(Dataset entries)
*** Block opens ***

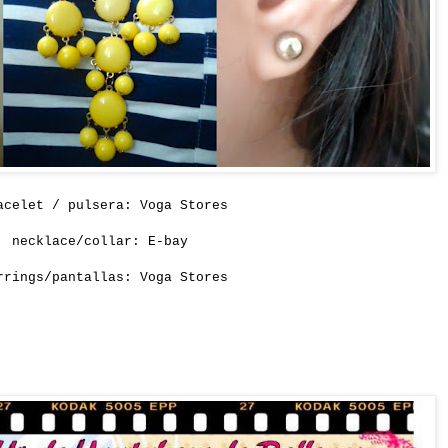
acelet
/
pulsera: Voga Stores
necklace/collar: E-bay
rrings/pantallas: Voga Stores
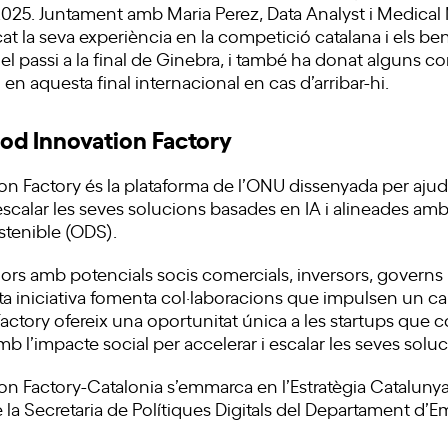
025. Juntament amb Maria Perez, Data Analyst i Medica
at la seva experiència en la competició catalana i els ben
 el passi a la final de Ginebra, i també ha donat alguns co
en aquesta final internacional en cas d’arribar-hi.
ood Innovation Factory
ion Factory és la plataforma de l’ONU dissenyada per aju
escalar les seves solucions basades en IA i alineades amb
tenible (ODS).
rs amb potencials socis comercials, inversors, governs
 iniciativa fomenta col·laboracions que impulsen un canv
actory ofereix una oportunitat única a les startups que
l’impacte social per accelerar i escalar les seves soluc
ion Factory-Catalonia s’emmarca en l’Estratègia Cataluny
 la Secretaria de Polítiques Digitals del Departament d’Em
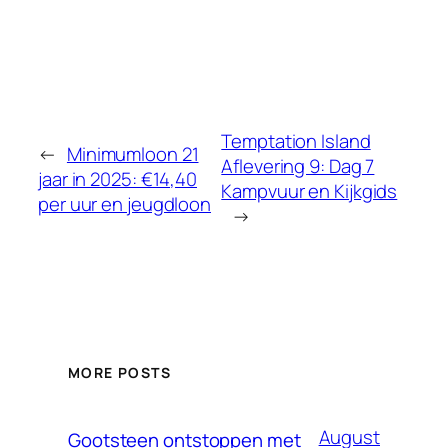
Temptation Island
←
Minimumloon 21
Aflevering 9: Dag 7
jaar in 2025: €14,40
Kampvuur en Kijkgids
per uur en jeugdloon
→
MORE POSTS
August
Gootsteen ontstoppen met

*** Block closes ***
*** Block opens ***

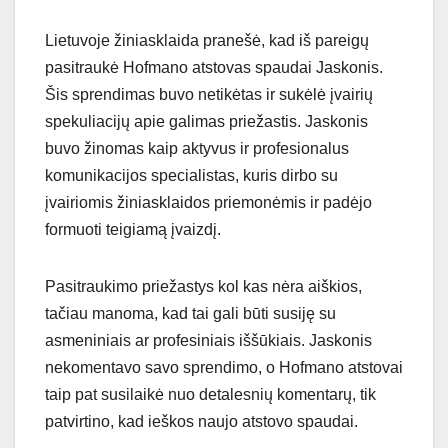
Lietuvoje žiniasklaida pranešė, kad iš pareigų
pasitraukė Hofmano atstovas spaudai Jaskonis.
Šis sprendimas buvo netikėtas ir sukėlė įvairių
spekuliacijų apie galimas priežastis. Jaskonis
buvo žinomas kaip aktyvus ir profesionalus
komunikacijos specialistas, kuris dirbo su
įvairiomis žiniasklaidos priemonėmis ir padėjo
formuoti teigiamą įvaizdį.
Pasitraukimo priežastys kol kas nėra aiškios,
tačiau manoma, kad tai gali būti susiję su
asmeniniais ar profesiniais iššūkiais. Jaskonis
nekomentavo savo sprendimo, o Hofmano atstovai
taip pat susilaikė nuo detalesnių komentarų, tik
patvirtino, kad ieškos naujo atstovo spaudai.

*** Block closes ***

Required action: Pick out all lines from the data above in which the word "Hofmano" appears.

Solved exercise:
pasitraukė Hofmano atstovas spaudai Jaskonis.
nekomentavo savo sprendimo, o Hofmano atstovai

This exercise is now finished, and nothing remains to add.